**你的目标:**
请根据页面文本回答:拥有公权力参与反腐事业的机构和人员,大概相当于编织并维护社会网络运行总人数的多少?

**页面文本:**
————————

正是在“销售队伍”编织起来的巨大的社会网络的各个支撑点上,我们看到了形形色色的要人——无论政府官员还是企业老总,无论是民族企业还是跨国资本企业——只要这个人对于产品和利润实现有作用,99%以上都会“编织”并“收罗”进这张巨大的社会网络中间,得到一份红利。舆论曝光了网络中间各种各样的支撑点——这些被揭露出来的贪腐人士中间,我们能够见到各种各样的人:政府官员、国企干部、私企老总、跨国公司高管等等等等,这说明市场经济的商品与货币之流所到之处,就不容许有超越于产品实现网络之外的独立存在,否则,宏观上将意味着产品实现链条的脱节,微观上将意味着企业销售人员的失职——工作做得不到位。在一个有着数千万高素质销售人员经年累月的努力之下,在数以万亿计的经费支持下,整个中国不可能还有未经渗透的角落——竟然被所有相关企业都共同遗忘的、对于产品实现有决定作用的权势人物。腐败席卷中国的态势,让人联想起骆宾王《讨武瞾檄》中间的句子:以此攻坚,何坚不催 以此制敌,何敌不克
腐败的困境不仅表现在市场经济中间企业外部人对利润的巨大贡献和分享红利的巨额数量上,还表现在这种分享红利的方式多数处在法律所无法处置的隐蔽渠道中间,这意味着反腐事业相比较腐败过程而言,是一种投入多发现少的行当。相比较而言,拥有公权力参与反腐事业的机构和人员,大概相当于编织并维护社会网络运行总人数的万分之一左右,每年在反腐方面所投入的财政预算可能有几个亿的样子,这也相当于一比一万的对比(相对于编织并维护社会网络的经费(包括业务费用和输送的红利)不少于5万亿元)。所以,反腐更为难堪的困局表现为:人力物力对比上的绝对劣势,反腐实力不足“腐败势力”的万分之一,再考虑到反腐取证的高成本低发现,大体上可以断言:以今天中国的全部反腐力量不足以揭示腐败过程的十亿分之一。

————————

**已知信息:**
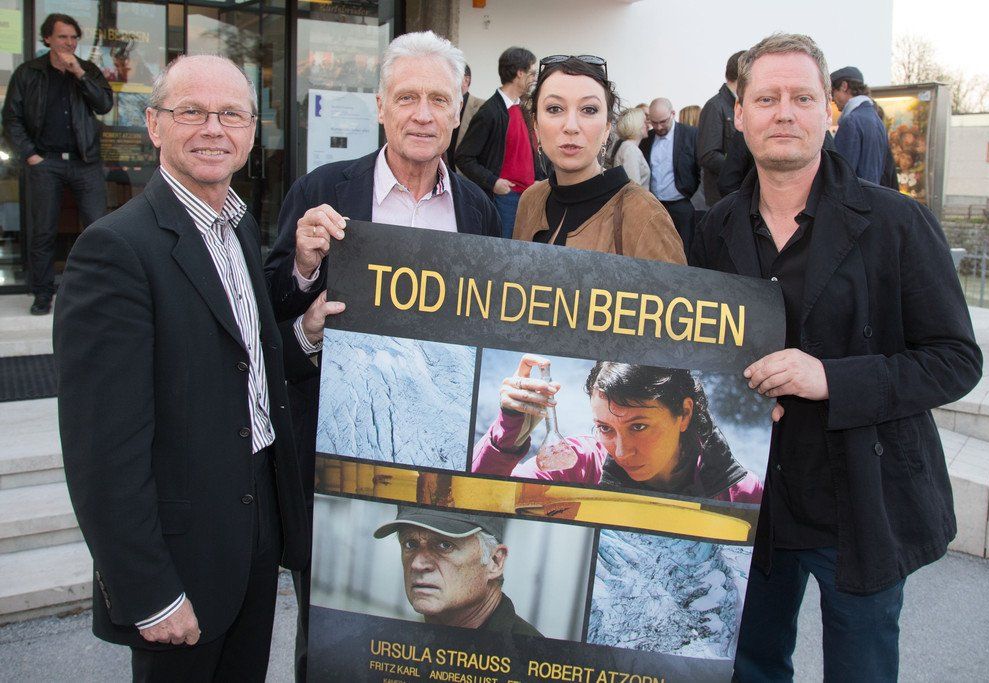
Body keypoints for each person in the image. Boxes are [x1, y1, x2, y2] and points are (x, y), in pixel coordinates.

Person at [690, 33, 982, 680]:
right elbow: (700, 353)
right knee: (751, 666)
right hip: (753, 502)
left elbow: (955, 359)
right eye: (766, 98)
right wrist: (725, 392)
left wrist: (830, 378)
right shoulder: (713, 229)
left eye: (802, 98)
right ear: (738, 114)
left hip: (861, 500)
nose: (784, 113)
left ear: (830, 111)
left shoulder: (897, 224)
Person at [54, 54, 327, 680]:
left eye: (231, 114)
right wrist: (148, 590)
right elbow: (101, 449)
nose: (213, 129)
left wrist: (304, 334)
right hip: (182, 551)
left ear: (252, 133)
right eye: (192, 112)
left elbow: (239, 367)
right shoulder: (115, 249)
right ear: (154, 125)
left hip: (255, 524)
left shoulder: (237, 229)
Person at [263, 30, 501, 680]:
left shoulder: (479, 209)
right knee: (332, 644)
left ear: (459, 110)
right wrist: (305, 271)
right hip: (339, 456)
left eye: (438, 99)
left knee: (434, 649)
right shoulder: (323, 190)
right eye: (406, 97)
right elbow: (271, 301)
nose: (423, 114)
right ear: (379, 106)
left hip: (437, 463)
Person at [473, 357, 762, 503]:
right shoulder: (577, 465)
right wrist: (505, 439)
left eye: (639, 426)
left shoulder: (743, 493)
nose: (621, 452)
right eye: (605, 428)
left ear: (685, 413)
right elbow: (475, 503)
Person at [512, 56, 684, 264]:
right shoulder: (530, 200)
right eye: (554, 108)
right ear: (536, 125)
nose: (571, 126)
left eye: (589, 109)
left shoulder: (645, 215)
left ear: (607, 128)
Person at [2, 13, 112, 315]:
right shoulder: (28, 73)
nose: (69, 43)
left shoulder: (87, 70)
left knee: (98, 229)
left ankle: (102, 292)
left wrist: (80, 74)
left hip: (84, 162)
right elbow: (11, 119)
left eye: (74, 37)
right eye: (63, 37)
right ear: (48, 38)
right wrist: (30, 155)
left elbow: (104, 104)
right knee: (43, 231)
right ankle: (42, 293)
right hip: (45, 163)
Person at [374, 507, 541, 636]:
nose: (417, 564)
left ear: (495, 561)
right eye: (410, 544)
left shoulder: (531, 660)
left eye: (445, 545)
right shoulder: (400, 644)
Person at [455, 46, 545, 237]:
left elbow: (528, 152)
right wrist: (493, 182)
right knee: (505, 251)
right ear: (519, 73)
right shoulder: (489, 112)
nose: (534, 79)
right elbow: (463, 157)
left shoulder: (522, 110)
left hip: (528, 197)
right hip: (505, 200)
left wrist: (538, 179)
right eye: (532, 73)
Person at [639, 97, 700, 259]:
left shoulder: (691, 134)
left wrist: (693, 202)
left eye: (663, 122)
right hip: (655, 206)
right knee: (657, 251)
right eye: (654, 123)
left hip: (683, 204)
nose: (659, 127)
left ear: (673, 114)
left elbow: (701, 170)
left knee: (684, 252)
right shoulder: (647, 139)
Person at [698, 50, 744, 207]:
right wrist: (740, 168)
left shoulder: (741, 104)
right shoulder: (715, 106)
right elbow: (708, 155)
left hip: (739, 193)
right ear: (743, 74)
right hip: (723, 198)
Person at [830, 65, 889, 184]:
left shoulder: (851, 121)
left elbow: (841, 175)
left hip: (855, 194)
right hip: (872, 192)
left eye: (833, 92)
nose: (832, 99)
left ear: (844, 86)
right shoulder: (876, 119)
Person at [447, 63, 485, 171]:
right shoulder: (443, 105)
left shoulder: (482, 107)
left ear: (466, 80)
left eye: (454, 76)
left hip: (469, 175)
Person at [610, 107, 650, 189]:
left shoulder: (628, 147)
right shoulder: (630, 150)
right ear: (637, 125)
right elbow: (634, 188)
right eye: (644, 122)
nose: (648, 126)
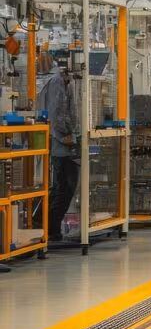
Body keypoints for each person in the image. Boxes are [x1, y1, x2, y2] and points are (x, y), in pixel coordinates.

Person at [39, 66, 79, 242]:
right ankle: (51, 230)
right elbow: (58, 113)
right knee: (64, 188)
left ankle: (50, 228)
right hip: (61, 145)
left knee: (62, 188)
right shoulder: (58, 82)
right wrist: (67, 134)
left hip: (63, 143)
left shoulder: (64, 81)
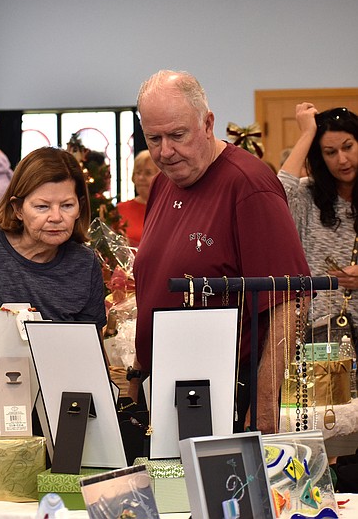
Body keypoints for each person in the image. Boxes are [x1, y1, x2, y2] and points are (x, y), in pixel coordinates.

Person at [129, 70, 309, 434]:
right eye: (154, 138)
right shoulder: (165, 182)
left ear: (208, 123)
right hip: (163, 390)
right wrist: (136, 377)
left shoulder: (248, 185)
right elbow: (153, 290)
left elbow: (290, 299)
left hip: (225, 394)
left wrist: (262, 404)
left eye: (178, 135)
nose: (165, 152)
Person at [0, 146, 107, 330]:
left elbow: (92, 347)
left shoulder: (84, 263)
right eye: (42, 206)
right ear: (18, 208)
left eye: (67, 205)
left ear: (80, 207)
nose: (56, 217)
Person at [279, 104, 358, 326]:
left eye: (348, 147)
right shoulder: (308, 194)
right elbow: (277, 195)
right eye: (330, 152)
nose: (342, 160)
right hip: (320, 331)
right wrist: (307, 134)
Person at [116, 149, 158, 247]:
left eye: (148, 173)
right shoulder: (118, 210)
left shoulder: (171, 208)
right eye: (138, 173)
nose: (140, 178)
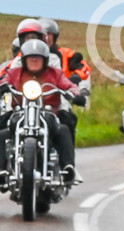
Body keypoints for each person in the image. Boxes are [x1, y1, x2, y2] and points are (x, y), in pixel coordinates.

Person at [0, 38, 84, 183]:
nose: (34, 60)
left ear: (45, 60)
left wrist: (75, 94)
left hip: (48, 114)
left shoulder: (55, 74)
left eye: (38, 58)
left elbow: (69, 85)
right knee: (3, 134)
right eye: (31, 57)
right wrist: (3, 87)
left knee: (63, 130)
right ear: (24, 59)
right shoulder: (15, 73)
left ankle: (68, 168)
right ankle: (2, 170)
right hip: (20, 113)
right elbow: (4, 81)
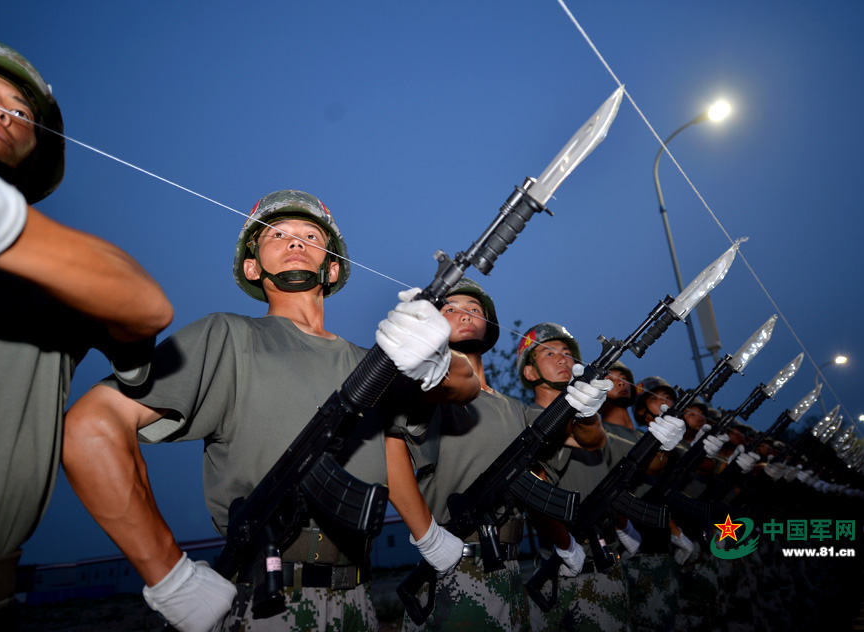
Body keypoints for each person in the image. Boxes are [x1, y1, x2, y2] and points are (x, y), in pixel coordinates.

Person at [62, 190, 478, 632]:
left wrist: (437, 362)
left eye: (310, 235)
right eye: (276, 234)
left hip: (360, 598)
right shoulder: (227, 337)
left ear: (331, 266)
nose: (295, 242)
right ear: (252, 266)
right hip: (264, 601)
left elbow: (465, 388)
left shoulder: (368, 365)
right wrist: (169, 576)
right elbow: (91, 426)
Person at [0, 36, 173, 626]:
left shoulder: (63, 277)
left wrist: (1, 224)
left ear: (35, 143)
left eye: (18, 109)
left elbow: (145, 306)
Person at [394, 282, 610, 631]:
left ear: (489, 327)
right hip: (453, 561)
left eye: (474, 309)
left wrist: (586, 411)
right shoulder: (427, 391)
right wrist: (427, 536)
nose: (464, 312)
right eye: (450, 308)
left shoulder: (515, 410)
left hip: (508, 568)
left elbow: (589, 441)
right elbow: (392, 455)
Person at [515, 322, 634, 631]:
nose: (562, 359)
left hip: (608, 559)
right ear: (529, 373)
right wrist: (565, 543)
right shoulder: (523, 420)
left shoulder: (590, 421)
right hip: (564, 564)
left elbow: (595, 447)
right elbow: (533, 488)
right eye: (549, 353)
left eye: (567, 353)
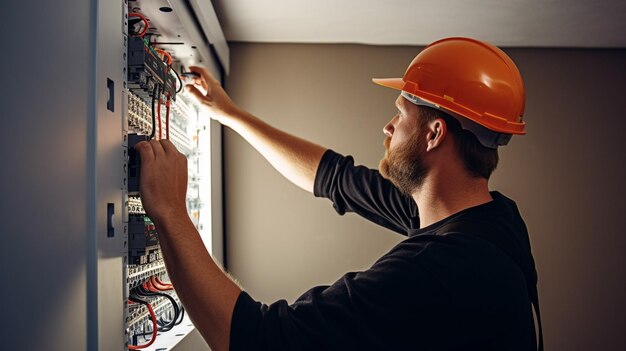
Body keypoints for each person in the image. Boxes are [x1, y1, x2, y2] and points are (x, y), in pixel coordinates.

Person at [135, 37, 542, 351]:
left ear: (434, 134)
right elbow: (335, 178)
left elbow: (257, 341)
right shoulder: (489, 221)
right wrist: (231, 115)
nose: (388, 128)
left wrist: (170, 213)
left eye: (400, 114)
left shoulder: (442, 272)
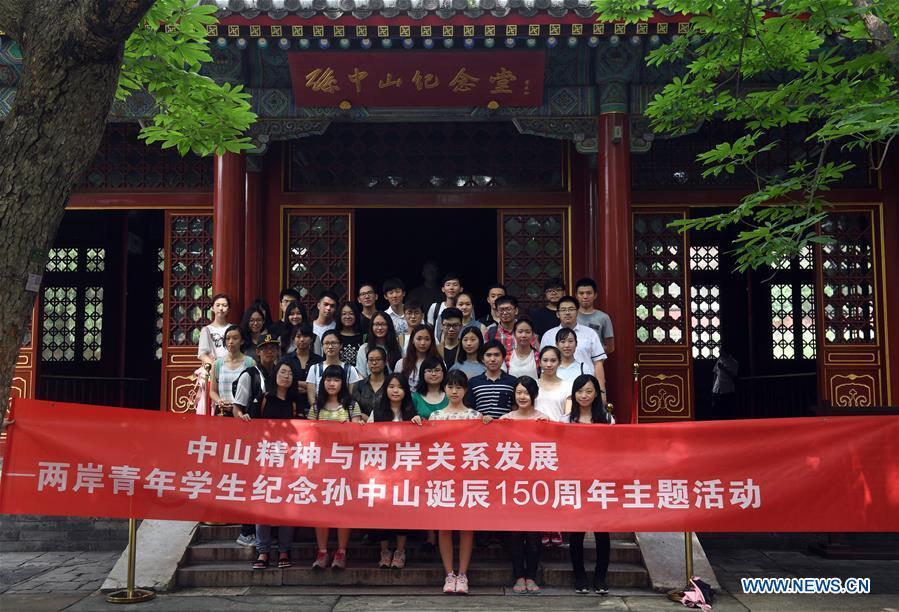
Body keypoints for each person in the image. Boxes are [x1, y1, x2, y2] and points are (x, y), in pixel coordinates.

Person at [429, 369, 492, 594]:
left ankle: (463, 574)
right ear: (444, 388)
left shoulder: (475, 416)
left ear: (465, 390)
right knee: (444, 528)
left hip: (467, 479)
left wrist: (488, 423)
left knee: (466, 527)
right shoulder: (435, 416)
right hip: (443, 478)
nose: (454, 391)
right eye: (450, 386)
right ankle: (449, 574)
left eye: (458, 387)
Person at [308, 365, 364, 570]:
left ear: (343, 383)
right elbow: (308, 434)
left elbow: (357, 435)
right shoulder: (316, 407)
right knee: (320, 510)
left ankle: (341, 551)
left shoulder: (352, 406)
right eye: (328, 380)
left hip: (345, 467)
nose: (332, 384)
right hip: (321, 467)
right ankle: (322, 551)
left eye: (337, 380)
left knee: (342, 508)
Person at [365, 373, 422, 569]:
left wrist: (418, 423)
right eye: (391, 387)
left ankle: (400, 551)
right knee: (381, 512)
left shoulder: (411, 413)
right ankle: (384, 550)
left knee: (402, 512)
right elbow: (367, 437)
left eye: (399, 387)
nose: (395, 391)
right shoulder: (377, 412)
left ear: (406, 390)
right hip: (381, 472)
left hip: (405, 473)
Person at [231, 331, 281, 548]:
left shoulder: (281, 373)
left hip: (277, 441)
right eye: (265, 348)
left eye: (273, 348)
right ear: (258, 352)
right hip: (255, 440)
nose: (269, 351)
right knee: (254, 484)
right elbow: (237, 408)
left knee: (273, 483)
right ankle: (247, 531)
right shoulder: (249, 375)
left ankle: (271, 528)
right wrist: (243, 421)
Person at [252, 361, 302, 570]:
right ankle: (263, 550)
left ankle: (284, 550)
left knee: (286, 506)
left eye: (290, 373)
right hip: (265, 459)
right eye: (283, 372)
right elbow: (251, 425)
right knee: (263, 506)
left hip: (289, 460)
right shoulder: (263, 399)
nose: (286, 376)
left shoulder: (295, 402)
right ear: (275, 375)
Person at [501, 376, 548, 594]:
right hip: (512, 485)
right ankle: (519, 576)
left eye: (526, 393)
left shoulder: (543, 419)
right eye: (519, 392)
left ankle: (532, 576)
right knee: (515, 533)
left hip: (536, 485)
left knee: (533, 533)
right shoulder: (505, 419)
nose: (522, 396)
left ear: (534, 395)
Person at [567, 374, 614, 595]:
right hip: (575, 482)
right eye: (579, 391)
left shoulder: (607, 419)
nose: (584, 395)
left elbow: (615, 448)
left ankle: (600, 577)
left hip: (600, 482)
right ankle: (579, 576)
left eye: (588, 391)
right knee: (576, 532)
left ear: (596, 394)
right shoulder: (565, 420)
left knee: (602, 532)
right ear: (574, 394)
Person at [540, 295, 607, 399]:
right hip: (555, 391)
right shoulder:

————————

**任务输出:**
万分之一左右。